PROBLEM TO WORK ON ->
Only the lines below, from the one with "M 246,105 L" through the one with "M 216,319 L", are to be written out, exactly.

(Records from a dataset)
-- Opening Marker --
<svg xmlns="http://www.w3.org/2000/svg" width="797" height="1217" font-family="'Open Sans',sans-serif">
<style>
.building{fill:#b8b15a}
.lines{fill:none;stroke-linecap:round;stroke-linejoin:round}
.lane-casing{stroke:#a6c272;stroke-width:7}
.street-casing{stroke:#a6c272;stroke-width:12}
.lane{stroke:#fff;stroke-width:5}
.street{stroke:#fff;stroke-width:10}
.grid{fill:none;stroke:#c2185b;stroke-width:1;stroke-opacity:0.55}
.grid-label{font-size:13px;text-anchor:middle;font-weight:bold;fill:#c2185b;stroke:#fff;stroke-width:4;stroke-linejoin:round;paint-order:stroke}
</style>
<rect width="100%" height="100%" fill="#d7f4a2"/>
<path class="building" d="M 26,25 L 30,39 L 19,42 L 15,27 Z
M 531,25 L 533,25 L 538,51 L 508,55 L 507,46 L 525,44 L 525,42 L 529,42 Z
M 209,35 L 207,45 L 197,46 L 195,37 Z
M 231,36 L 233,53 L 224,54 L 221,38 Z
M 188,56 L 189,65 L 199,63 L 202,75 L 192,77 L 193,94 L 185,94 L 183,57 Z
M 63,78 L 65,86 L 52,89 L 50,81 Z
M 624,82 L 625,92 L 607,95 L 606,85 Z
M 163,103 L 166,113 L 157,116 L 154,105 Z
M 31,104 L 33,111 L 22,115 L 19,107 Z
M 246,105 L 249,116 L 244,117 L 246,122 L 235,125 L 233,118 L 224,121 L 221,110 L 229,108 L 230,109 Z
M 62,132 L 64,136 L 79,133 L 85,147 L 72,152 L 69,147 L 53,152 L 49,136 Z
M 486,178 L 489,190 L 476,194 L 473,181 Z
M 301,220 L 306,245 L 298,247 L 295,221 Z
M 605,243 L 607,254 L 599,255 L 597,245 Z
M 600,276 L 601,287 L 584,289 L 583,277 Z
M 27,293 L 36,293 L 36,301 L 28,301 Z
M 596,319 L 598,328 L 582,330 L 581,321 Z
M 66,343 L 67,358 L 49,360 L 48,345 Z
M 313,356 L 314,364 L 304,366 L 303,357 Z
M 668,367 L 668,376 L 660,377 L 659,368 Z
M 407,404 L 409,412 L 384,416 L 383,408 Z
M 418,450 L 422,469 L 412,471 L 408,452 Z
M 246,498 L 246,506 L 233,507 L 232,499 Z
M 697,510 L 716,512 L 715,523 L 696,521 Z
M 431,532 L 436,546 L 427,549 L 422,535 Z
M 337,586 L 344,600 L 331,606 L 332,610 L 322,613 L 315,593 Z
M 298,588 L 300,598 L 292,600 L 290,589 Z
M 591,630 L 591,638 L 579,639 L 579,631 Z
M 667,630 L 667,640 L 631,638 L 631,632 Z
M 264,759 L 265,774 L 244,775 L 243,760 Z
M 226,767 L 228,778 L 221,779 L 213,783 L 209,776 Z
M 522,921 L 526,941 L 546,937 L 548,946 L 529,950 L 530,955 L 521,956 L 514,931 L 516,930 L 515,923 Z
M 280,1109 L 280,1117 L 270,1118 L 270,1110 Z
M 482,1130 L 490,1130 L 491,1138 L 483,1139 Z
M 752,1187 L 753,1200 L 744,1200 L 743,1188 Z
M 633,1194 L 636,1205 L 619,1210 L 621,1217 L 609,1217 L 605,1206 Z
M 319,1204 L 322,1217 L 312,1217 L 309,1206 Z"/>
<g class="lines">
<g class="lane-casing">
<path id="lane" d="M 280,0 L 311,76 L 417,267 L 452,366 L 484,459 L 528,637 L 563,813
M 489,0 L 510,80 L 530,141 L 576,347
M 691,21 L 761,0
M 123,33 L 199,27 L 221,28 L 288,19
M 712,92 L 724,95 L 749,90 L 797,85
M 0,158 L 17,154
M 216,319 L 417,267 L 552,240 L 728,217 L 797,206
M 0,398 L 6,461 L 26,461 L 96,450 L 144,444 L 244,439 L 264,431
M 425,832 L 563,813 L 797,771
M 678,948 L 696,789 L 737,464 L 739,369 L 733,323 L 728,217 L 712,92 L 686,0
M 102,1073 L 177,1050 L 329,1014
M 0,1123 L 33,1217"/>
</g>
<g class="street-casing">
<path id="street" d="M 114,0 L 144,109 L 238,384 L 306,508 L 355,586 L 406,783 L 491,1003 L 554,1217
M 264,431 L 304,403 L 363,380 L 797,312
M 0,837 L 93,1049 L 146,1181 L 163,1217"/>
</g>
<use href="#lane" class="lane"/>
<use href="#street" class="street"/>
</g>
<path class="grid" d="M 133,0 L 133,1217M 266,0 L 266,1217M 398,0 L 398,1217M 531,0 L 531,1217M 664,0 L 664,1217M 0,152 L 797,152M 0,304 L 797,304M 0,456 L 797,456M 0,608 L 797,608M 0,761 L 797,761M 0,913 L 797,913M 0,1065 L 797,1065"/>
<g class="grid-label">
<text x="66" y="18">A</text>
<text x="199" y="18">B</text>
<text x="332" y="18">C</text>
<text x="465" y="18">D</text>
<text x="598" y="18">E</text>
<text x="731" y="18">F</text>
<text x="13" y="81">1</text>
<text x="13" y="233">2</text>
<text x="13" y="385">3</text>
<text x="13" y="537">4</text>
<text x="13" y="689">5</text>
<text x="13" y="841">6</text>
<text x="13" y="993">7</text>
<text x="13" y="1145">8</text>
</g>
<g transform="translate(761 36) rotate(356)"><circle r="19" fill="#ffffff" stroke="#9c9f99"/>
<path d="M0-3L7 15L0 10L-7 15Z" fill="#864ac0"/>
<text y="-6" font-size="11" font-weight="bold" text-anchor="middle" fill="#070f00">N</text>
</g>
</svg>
-- Closing Marker --
-- Opening Marker --
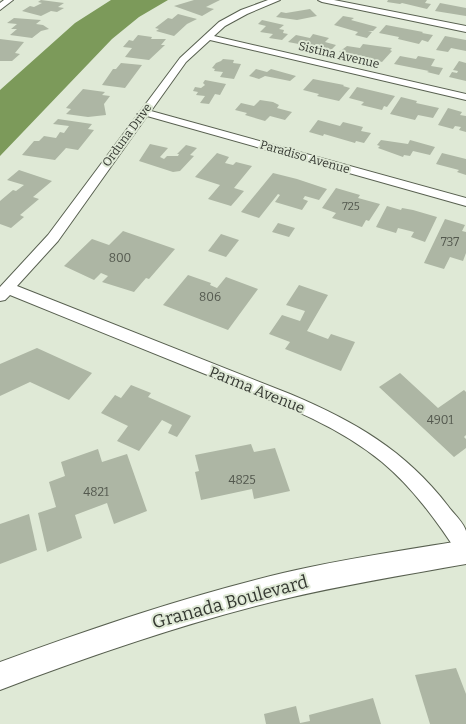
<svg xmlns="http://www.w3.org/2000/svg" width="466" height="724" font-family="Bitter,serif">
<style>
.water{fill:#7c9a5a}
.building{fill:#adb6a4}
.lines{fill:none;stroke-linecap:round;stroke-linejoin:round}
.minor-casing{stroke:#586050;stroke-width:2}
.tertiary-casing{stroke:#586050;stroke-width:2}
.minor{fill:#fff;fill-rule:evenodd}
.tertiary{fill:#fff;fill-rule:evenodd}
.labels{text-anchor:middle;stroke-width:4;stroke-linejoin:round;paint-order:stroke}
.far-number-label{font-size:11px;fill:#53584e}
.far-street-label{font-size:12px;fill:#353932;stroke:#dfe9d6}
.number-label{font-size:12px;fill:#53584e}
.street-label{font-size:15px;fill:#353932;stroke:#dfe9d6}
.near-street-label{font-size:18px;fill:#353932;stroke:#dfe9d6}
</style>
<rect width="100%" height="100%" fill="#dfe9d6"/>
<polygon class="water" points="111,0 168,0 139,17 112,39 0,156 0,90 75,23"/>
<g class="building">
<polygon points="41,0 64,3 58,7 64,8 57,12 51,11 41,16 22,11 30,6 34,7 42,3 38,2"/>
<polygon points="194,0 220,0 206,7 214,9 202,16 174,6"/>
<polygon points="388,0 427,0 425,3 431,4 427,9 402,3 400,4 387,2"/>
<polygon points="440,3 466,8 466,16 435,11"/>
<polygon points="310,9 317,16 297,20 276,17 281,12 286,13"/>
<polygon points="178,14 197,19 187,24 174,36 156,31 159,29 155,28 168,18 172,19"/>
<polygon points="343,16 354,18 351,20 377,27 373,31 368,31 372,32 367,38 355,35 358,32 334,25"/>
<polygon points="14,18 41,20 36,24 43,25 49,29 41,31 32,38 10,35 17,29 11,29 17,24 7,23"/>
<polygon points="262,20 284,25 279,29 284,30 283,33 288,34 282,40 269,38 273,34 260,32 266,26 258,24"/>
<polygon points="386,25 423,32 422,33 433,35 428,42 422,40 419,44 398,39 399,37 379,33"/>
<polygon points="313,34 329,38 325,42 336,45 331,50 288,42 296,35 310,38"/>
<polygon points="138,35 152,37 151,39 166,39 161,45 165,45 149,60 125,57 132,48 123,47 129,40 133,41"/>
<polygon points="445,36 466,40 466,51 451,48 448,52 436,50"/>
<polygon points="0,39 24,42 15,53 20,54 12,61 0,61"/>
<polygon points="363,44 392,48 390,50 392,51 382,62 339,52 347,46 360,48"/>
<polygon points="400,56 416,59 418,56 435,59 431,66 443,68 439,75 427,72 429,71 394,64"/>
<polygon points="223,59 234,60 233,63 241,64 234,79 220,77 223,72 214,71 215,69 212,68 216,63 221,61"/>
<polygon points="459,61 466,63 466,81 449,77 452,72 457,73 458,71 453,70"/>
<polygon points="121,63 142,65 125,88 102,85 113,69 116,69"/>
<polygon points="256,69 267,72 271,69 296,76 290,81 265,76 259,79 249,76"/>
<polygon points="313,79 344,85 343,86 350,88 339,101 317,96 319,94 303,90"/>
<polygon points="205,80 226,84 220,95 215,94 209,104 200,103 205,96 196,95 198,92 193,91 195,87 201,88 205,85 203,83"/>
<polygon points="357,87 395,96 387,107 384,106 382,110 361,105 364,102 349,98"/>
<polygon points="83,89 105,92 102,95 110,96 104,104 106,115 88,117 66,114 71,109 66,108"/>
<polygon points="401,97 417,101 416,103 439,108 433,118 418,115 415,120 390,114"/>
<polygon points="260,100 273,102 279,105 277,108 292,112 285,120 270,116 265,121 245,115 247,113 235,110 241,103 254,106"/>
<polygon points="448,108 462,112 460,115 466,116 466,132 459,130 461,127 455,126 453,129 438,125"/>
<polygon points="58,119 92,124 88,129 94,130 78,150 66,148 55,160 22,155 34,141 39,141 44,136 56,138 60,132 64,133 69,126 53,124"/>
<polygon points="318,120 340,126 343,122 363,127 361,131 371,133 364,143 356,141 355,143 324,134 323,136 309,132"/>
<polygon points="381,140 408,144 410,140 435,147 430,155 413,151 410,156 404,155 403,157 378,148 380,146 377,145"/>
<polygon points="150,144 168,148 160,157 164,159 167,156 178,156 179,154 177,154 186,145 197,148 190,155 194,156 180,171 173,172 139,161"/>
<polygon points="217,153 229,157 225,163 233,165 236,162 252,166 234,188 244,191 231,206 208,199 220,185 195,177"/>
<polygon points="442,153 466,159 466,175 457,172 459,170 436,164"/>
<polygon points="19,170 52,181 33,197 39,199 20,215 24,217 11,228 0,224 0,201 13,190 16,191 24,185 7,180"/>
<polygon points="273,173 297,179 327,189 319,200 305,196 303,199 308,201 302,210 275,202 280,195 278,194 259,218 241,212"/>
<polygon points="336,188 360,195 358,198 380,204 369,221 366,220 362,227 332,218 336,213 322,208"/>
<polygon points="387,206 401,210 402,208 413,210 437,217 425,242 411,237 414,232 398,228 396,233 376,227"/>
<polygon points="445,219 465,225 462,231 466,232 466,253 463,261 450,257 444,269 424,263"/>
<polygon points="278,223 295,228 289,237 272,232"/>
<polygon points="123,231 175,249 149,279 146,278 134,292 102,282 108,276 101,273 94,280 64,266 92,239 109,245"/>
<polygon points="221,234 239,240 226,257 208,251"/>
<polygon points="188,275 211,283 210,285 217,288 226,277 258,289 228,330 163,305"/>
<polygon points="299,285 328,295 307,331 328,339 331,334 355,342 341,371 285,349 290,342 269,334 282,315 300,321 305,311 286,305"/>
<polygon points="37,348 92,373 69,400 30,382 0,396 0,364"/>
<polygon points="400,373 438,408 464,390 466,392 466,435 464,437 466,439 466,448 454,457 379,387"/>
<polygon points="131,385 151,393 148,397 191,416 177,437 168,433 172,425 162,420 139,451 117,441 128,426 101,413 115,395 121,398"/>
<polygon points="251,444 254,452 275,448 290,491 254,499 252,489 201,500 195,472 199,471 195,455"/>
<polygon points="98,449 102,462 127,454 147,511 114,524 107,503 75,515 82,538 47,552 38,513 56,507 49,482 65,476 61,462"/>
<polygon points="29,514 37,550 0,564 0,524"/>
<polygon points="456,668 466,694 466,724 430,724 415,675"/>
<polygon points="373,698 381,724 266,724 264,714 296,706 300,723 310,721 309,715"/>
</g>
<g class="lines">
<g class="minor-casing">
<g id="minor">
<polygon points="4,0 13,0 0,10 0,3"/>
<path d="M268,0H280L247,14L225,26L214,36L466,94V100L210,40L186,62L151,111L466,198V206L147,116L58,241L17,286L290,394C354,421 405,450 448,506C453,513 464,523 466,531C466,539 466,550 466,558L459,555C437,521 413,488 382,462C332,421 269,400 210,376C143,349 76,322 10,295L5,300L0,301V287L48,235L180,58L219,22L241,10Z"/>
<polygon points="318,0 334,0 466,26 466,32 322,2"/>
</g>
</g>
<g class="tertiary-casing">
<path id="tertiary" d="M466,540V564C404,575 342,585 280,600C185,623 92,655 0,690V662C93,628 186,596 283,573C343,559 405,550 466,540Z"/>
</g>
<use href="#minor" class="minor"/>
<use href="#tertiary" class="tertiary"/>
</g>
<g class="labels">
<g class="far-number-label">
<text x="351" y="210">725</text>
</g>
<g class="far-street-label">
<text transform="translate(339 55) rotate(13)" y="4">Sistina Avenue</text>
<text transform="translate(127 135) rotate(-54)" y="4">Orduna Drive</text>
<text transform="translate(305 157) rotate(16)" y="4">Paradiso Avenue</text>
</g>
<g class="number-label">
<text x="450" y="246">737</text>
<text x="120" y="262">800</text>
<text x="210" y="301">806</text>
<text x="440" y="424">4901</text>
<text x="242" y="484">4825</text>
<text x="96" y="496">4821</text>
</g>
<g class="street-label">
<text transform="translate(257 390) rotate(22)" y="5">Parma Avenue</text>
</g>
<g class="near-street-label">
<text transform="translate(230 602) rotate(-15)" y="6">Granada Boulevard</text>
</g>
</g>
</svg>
-- Closing Marker --
REPLY TO THE EXERCISE ->
M 246,105 L 249,116 L 244,117 L 246,122 L 235,125 L 233,118 L 224,121 L 221,110 L 229,108 L 230,109 Z
M 62,132 L 64,136 L 79,133 L 85,147 L 72,152 L 69,147 L 53,152 L 49,136 Z
M 486,178 L 489,190 L 476,194 L 473,181 Z
M 301,220 L 306,245 L 298,247 L 295,221 Z
M 605,243 L 607,254 L 599,255 L 597,245 Z
M 600,276 L 601,287 L 584,289 L 583,277 Z
M 27,293 L 36,293 L 36,301 L 28,301 Z
M 596,319 L 598,328 L 582,330 L 581,321 Z
M 66,343 L 67,358 L 49,360 L 48,345 Z
M 313,356 L 314,364 L 304,366 L 303,357 Z
M 668,367 L 668,376 L 660,377 L 659,368 Z
M 407,404 L 409,412 L 384,416 L 383,408 Z
M 418,450 L 422,469 L 412,471 L 408,452 Z
M 246,498 L 246,506 L 233,507 L 232,499 Z
M 697,510 L 716,512 L 715,523 L 696,521 Z
M 431,532 L 436,546 L 427,549 L 422,535 Z
M 337,586 L 344,600 L 331,606 L 332,610 L 322,613 L 315,593 Z
M 298,588 L 300,598 L 292,600 L 290,589 Z
M 591,630 L 591,638 L 579,639 L 579,631 Z
M 667,630 L 667,640 L 631,638 L 631,632 Z
M 264,759 L 265,774 L 244,775 L 243,760 Z
M 226,767 L 228,778 L 221,779 L 213,783 L 209,776 Z
M 522,921 L 526,941 L 546,937 L 548,946 L 529,950 L 530,955 L 521,956 L 514,931 L 516,930 L 515,923 Z
M 280,1109 L 280,1117 L 270,1118 L 270,1110 Z
M 482,1130 L 490,1130 L 491,1138 L 483,1139 Z
M 752,1187 L 753,1200 L 744,1200 L 743,1188 Z
M 633,1194 L 636,1205 L 619,1210 L 621,1217 L 609,1217 L 605,1206 Z
M 319,1204 L 322,1217 L 312,1217 L 309,1206 Z"/>
<g class="lines">
<g class="lane-casing">
<path id="lane" d="M 280,0 L 311,76 L 417,267 L 452,366 L 484,459 L 528,637 L 563,813
M 489,0 L 510,80 L 530,141 L 576,347
M 691,21 L 761,0
M 123,33 L 199,27 L 221,28 L 288,19
M 712,92 L 724,95 L 749,90 L 797,85
M 0,158 L 17,154
M 216,319 L 417,267 L 552,240 L 728,217 L 797,206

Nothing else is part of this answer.